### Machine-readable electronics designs
• • • • • • •
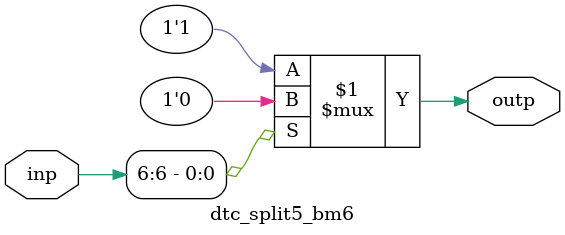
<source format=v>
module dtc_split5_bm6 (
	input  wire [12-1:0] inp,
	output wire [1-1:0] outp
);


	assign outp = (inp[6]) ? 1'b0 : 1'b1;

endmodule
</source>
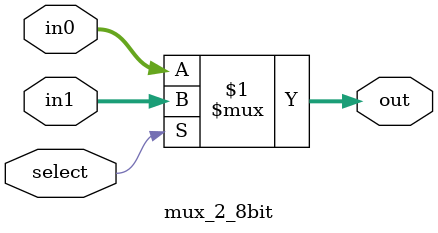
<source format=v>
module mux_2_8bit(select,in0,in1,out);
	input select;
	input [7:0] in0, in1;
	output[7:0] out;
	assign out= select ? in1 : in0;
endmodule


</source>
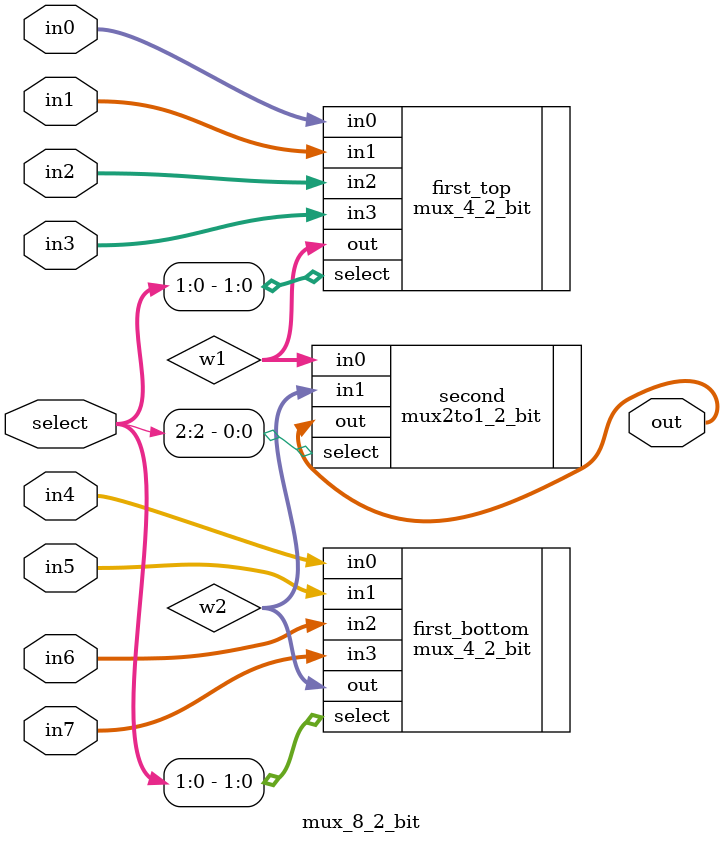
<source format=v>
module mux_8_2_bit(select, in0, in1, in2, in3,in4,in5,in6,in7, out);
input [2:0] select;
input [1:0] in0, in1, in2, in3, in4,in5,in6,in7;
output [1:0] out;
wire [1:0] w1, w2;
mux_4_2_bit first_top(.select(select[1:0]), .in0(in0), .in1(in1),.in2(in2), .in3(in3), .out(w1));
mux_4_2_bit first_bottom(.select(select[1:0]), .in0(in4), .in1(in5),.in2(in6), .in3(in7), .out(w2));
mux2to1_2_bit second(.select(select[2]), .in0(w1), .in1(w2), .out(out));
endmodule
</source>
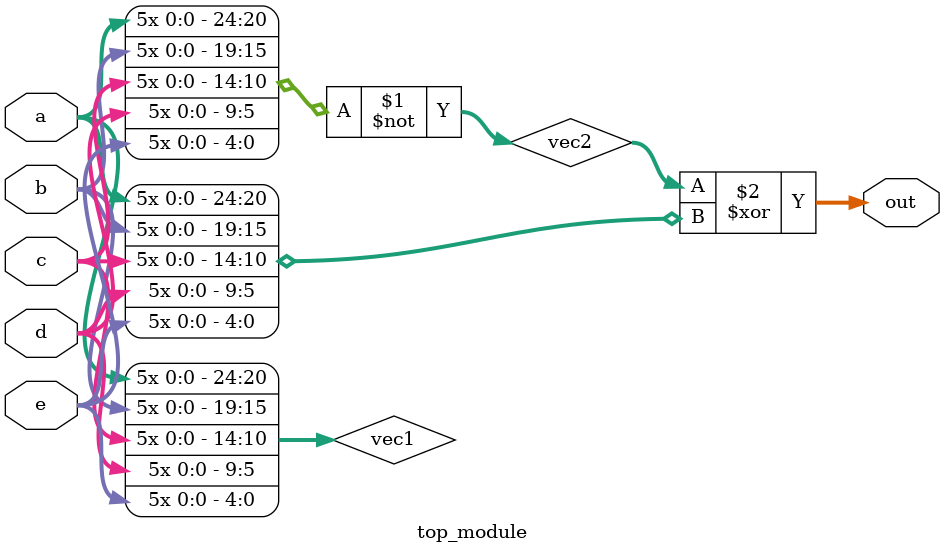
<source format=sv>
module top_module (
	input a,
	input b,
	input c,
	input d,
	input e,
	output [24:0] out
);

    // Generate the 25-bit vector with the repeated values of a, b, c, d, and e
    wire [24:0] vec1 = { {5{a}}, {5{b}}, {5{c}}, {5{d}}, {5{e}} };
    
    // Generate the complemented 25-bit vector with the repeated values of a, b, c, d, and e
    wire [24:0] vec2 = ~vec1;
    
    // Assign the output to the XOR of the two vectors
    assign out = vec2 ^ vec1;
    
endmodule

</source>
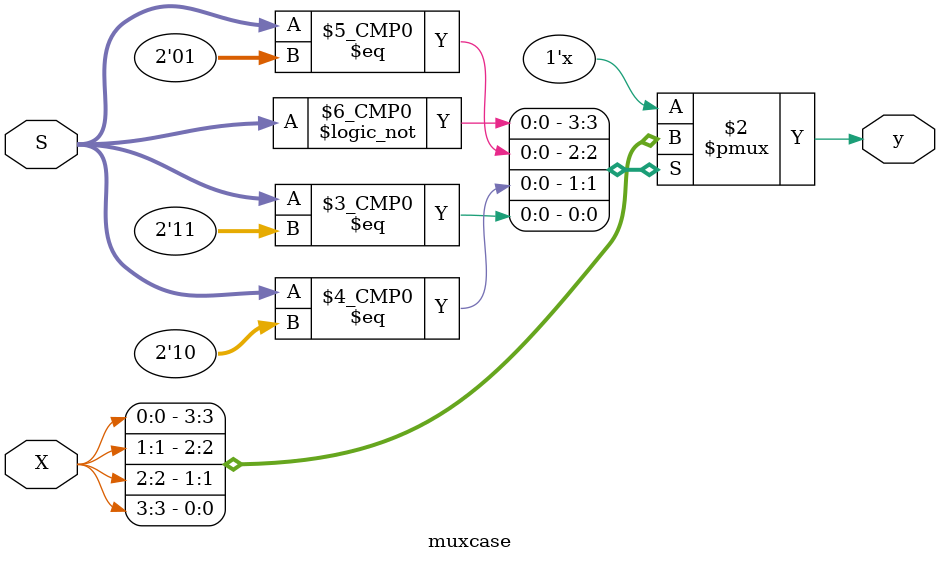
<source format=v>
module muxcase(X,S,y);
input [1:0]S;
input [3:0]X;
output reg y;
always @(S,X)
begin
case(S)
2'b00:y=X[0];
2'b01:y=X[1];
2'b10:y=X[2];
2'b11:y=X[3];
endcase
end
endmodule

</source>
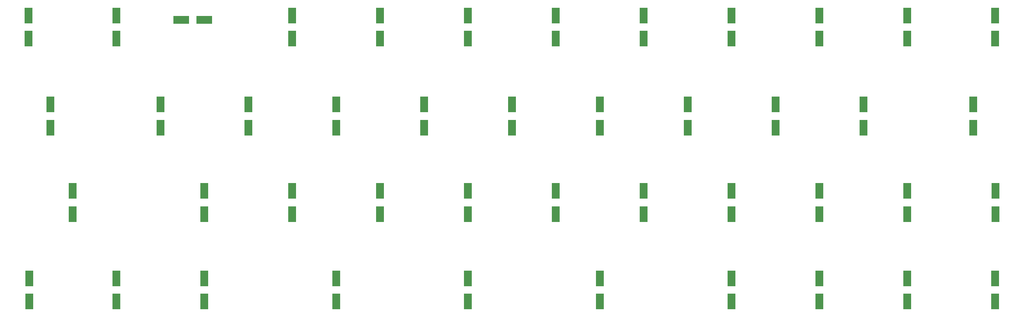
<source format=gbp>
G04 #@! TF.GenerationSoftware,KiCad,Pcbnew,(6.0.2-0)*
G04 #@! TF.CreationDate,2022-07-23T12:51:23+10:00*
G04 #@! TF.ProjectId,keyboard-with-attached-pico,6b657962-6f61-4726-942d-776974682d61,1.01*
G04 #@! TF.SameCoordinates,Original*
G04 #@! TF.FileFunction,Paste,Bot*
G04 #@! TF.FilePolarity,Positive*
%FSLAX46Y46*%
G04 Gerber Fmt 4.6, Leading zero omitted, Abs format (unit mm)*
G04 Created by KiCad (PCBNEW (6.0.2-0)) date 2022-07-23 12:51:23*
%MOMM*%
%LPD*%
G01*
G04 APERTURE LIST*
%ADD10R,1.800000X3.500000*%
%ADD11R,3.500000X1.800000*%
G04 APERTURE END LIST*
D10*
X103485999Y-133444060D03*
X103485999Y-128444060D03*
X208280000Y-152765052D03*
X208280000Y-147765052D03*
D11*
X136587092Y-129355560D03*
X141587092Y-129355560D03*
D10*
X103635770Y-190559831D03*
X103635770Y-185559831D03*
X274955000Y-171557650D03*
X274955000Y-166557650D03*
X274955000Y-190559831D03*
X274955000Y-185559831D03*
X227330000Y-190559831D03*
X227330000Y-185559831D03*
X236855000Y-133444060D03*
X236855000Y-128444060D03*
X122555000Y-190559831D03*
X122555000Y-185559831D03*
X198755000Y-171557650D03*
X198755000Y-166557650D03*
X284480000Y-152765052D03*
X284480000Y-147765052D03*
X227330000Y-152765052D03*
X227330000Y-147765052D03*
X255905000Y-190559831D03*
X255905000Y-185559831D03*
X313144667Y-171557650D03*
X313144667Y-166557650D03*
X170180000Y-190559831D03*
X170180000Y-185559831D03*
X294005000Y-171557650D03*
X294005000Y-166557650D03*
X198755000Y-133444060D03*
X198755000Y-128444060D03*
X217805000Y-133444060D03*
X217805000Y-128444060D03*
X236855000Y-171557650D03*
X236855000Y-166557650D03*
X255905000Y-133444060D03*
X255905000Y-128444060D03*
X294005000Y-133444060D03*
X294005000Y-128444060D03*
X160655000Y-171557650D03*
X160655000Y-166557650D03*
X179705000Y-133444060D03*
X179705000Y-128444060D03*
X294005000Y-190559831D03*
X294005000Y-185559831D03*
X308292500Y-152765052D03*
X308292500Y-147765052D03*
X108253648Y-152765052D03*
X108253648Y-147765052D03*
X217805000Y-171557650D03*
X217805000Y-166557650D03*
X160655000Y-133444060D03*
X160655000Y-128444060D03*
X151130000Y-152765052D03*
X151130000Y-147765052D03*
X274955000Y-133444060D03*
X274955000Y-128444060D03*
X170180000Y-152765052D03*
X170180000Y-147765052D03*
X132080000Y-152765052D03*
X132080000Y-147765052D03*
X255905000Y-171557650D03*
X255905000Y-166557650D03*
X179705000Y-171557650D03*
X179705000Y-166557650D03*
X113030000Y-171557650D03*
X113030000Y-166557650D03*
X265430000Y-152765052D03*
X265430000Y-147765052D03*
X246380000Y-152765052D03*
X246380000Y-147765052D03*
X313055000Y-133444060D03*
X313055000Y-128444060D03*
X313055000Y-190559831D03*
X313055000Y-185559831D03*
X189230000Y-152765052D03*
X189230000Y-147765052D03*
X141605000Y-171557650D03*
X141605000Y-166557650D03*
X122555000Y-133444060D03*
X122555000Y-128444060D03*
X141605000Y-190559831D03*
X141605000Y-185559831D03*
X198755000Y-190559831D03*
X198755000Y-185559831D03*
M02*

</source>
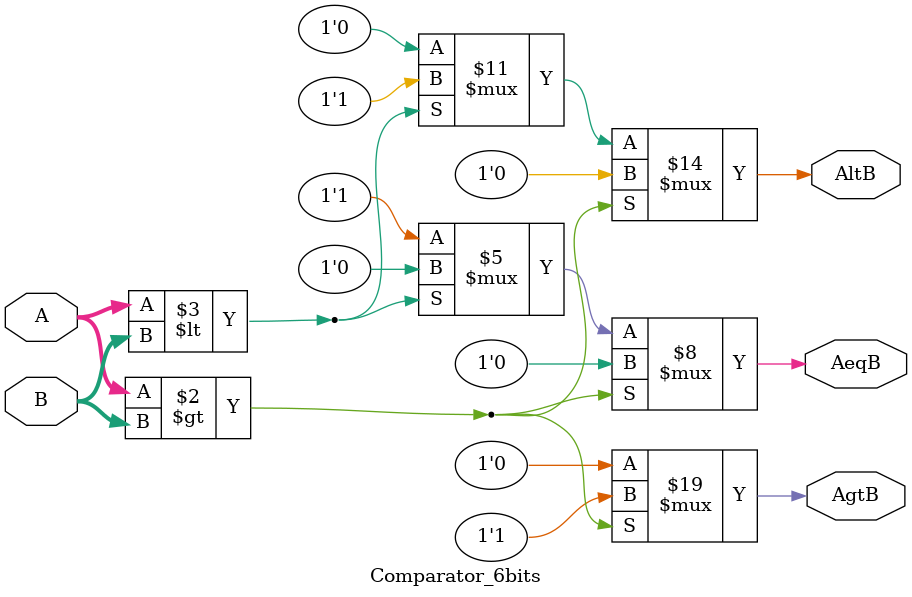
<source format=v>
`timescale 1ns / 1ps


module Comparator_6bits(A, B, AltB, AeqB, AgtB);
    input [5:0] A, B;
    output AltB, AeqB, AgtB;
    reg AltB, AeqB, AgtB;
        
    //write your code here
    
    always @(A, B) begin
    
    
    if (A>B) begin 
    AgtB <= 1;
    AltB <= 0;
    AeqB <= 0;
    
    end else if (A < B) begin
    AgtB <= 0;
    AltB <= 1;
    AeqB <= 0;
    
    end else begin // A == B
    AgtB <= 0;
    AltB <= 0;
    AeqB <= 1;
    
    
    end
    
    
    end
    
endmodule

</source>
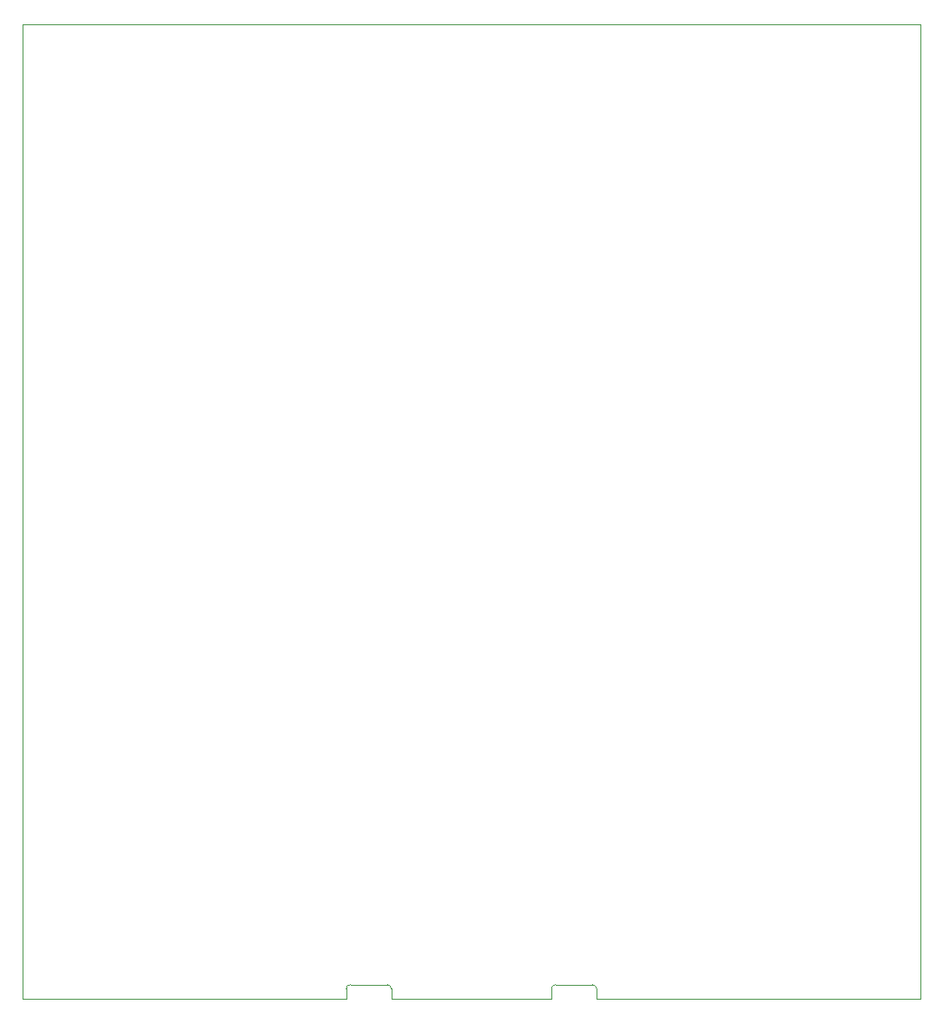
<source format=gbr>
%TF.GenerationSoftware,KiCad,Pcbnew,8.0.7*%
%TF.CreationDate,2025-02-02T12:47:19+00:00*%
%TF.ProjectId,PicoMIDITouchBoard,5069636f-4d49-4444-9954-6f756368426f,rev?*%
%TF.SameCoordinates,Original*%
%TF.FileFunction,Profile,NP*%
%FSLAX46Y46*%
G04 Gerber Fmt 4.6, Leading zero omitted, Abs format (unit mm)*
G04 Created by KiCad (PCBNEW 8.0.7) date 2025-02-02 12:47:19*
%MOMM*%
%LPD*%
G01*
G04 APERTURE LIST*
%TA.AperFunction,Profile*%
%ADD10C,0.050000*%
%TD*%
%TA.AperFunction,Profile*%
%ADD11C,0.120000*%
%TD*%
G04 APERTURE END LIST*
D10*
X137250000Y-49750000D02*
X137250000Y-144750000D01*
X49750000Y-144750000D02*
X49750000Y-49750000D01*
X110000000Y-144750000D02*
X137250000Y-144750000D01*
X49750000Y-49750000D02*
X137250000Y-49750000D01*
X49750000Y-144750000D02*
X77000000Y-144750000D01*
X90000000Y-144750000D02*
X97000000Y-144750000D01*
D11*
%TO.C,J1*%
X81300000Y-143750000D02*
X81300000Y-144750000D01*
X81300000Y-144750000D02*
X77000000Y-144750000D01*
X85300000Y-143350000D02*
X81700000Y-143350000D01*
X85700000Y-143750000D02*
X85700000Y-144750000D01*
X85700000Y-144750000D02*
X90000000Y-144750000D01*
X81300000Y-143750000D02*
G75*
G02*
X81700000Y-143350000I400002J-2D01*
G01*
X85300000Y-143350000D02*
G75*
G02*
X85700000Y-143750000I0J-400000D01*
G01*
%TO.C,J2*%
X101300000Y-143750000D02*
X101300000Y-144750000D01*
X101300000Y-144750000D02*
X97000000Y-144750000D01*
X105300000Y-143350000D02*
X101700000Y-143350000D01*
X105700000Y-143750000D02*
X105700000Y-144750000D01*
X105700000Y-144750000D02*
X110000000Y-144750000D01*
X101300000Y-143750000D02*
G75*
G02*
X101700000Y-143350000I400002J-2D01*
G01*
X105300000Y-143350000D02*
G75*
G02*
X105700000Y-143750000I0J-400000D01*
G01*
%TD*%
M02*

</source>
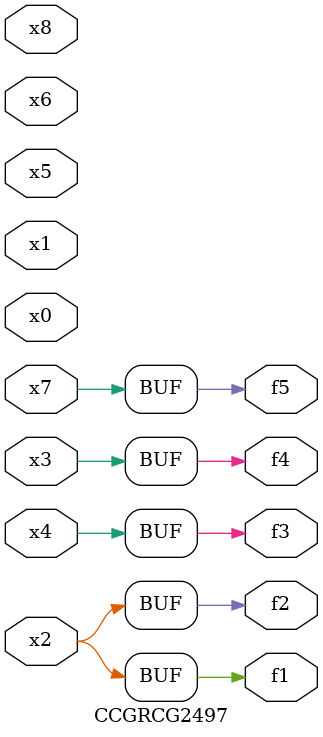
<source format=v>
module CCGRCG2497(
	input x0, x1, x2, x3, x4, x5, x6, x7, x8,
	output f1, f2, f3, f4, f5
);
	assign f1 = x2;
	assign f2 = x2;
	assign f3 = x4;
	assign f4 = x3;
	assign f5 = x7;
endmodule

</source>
• • • • • • •
### Your assignment
What lines in the records contain the word "KiCad"? Return each one.

### The completed task
G04 #@! TF.GenerationSoftware,KiCad,Pcbnew,(6.0.2-0)*
G04 Created by KiCad (PCBNEW (6.0.2-0)) date 2022-07-23 12:51:23*
%TF.GenerationSoftware,KiCad,Pcbnew,8.0.7*%
G04 Created by KiCad (PCBNEW 8.0.7) date 2025-02-02 12:47:19*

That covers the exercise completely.